Couple of questions

8Banger

New member
Well, I cleaned the garage enough to pull the stang in, which I did. I have the halos that were on sale form Black Friday. I know theres spider webbing on my hood and a ton of scratches from when my friend ran his fingers across my pollen filled hood like 8 months ago. But, I can't see the webbing or the scratches under my halos with floro lights on the cealing. What gives? I CAN see the scratches under parking lot lights though. I went ahead and did this to 1 side of my hood:



clay

OD light polish on White pad

OD wet glaze on Grey finishing pad

opti-seal



The products were kind of dusting, is this because I had the halos too close and it was causing the products to dry out?

How should I position the lights where I can get better lighting and less heat on the surface?

When I was working I had both lights on, but on the low setting, after working my products I bumped the lights up to the high setting, but still couldn't see the imperfections before or after application.



***?



Btw, my pads were all 6.5" LCC pads





Thanks for your help, guys.
 
I know you are supposed to be able to use the light polish in the sun even, so halogen lighting should not be a problem. And the glaze should just about melt into the paint.
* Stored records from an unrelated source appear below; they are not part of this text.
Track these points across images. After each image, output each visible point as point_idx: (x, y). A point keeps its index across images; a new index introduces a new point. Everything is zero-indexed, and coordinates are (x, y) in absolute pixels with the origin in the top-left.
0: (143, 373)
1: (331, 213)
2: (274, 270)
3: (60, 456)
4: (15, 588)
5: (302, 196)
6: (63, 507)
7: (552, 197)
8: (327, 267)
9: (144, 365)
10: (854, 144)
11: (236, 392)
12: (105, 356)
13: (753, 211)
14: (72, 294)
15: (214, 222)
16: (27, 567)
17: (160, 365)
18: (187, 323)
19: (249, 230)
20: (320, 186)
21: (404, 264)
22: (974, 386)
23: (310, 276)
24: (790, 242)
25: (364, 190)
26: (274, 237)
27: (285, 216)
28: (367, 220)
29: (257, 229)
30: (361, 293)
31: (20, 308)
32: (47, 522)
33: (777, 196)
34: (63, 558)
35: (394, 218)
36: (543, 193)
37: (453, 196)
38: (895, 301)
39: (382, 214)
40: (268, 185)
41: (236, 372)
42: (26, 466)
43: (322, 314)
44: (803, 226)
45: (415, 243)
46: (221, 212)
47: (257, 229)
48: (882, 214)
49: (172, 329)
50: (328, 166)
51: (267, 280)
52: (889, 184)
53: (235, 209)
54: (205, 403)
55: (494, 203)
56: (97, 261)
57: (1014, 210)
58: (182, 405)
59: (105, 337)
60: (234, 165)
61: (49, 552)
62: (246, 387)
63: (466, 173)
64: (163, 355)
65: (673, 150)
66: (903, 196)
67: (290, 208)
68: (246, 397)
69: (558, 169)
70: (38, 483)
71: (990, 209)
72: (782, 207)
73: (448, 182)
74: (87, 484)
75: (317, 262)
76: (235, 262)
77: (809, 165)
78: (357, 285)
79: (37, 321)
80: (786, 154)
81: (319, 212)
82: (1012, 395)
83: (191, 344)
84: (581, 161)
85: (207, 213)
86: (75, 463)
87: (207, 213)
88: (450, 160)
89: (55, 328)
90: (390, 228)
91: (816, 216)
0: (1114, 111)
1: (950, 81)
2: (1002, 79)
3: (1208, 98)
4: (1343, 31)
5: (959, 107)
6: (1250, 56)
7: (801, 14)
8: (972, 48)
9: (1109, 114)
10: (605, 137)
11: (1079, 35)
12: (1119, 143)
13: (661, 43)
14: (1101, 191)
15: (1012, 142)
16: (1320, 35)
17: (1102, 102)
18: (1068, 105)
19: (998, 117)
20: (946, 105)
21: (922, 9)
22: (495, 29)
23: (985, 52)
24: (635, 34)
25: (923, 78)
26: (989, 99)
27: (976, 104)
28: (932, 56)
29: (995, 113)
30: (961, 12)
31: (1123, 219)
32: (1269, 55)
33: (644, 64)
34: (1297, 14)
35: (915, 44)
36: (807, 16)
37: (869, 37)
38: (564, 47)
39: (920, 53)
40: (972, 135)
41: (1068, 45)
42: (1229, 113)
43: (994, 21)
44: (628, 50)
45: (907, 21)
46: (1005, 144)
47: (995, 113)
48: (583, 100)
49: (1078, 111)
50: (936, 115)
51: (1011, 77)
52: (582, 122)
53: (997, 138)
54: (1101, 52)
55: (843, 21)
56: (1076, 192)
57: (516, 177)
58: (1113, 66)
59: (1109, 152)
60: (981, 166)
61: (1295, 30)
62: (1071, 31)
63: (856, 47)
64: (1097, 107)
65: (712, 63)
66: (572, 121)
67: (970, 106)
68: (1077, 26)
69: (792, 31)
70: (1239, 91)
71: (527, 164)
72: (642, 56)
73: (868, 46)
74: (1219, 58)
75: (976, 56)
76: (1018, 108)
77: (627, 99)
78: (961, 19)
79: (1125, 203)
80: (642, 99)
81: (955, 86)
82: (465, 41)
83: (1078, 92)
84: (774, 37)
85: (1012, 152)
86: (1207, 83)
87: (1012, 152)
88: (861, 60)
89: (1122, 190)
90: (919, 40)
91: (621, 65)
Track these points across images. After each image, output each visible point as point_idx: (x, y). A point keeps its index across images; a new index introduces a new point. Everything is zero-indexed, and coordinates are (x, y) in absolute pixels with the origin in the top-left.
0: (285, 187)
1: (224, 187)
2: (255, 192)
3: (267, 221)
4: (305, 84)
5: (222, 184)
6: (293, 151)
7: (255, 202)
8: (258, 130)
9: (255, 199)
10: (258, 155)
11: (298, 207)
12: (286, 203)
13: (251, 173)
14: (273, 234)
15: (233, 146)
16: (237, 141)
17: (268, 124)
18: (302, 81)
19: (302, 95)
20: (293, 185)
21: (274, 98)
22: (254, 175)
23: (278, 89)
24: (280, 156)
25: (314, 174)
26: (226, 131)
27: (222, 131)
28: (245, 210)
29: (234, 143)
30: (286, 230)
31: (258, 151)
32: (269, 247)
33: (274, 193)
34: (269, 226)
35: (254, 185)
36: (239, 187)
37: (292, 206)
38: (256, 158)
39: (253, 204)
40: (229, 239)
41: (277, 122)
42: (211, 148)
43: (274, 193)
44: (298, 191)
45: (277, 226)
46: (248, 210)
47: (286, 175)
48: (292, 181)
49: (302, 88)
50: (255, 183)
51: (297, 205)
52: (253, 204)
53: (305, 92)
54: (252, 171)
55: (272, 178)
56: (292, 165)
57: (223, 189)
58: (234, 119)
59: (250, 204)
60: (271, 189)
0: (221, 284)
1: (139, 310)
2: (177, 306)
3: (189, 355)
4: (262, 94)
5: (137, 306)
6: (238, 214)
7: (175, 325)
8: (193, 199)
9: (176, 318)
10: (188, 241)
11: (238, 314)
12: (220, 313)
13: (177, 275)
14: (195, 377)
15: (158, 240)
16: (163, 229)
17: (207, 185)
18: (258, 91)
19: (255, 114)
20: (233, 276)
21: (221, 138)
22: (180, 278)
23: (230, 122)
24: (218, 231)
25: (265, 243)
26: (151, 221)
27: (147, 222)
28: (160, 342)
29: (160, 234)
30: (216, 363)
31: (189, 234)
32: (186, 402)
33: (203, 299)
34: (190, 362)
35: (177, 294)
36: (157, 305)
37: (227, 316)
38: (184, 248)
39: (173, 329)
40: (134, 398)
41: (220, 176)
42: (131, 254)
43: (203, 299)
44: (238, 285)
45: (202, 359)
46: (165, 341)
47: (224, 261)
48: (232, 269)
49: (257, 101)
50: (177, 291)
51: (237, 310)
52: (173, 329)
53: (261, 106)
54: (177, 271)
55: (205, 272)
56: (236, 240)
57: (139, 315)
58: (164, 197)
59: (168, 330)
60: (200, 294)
too much or too little product? not sure what Justin recommends speed wise on his products.
 
the polish was dusting, but just a tiny bit - i've heard all polishes will dust no matter what



i was working the polish on speed 6 after spreading it on speed 3

my problem might be too much product and working it too long :nixweiss







the glaze worked out great, i just worked until it disappeared on speed 4



but i still can't see my imperfections under the lights..what gives??
 
8Banger said:
.. I can't see the webbing or the scratches under my halos with floro lights on the cealing. What gives? I CAN see the scratches under parking lot lights though. ...When I was working I had both lights on, but on the low setting, after working my products I bumped the lights up....



A few things come to mind.



First, turn off the fluorescents when you do your inspection. It's not enough to just have the other lights on too, you gotta kill the fluorescents, period.



Inspecting in an otherwise dark shop is the way to go (it's related to something like "dark field.."....uhm...dark field.. *something*, sorry I forget... :confused: :o ). You don't want any lights on except for your inspection light(s).



Second, brighter isn't always better. You might do better with the halogens on the lower setting. It's not about brightness, but rather about "point source lighting" and a certain type of contrast.



FWIW, I can't see certain types of marring under halogens, but I see the same stuff quite clearly under old-fashioned incandescents. I have ~300W incandescnets in the shop for this (both ceiling mounted and hand held), but even the 60W bare bulbs in my other garage's ceiling mounts show marring just great.



Incandescents are "point source" illumination..the sorta-spherical bulbs are, for instance, more like the sun (and the gas station lights) than the tube-type bulbs in halogens (let alone the long tubes in fluorescents). You still gotta play around with different illumination and viewing angles/distances, but since I switched to incandescents for my final inspection I've no longer had any unpleasant surprises at gas stations at night, even on tough-to-inspect colors like silver.



Lowe's sells a cheap incandescent trouble light. I got the high-wattage model (~$25) but the lower wattage one might work fine. But again, you still have to play around with it to see stuff. On silver, I might spend several minutes checking out a small area before I find some light marring, and *a few minutes* is a *LONG* time to look at a foot-square area of paint ;) Heh heh, once I turn away for a moment, I might have to start all over again to find that marring again so I can start polishing it! So I smear a dab of polish/etc. on the flaws when I see them so I don't have to remember where they are.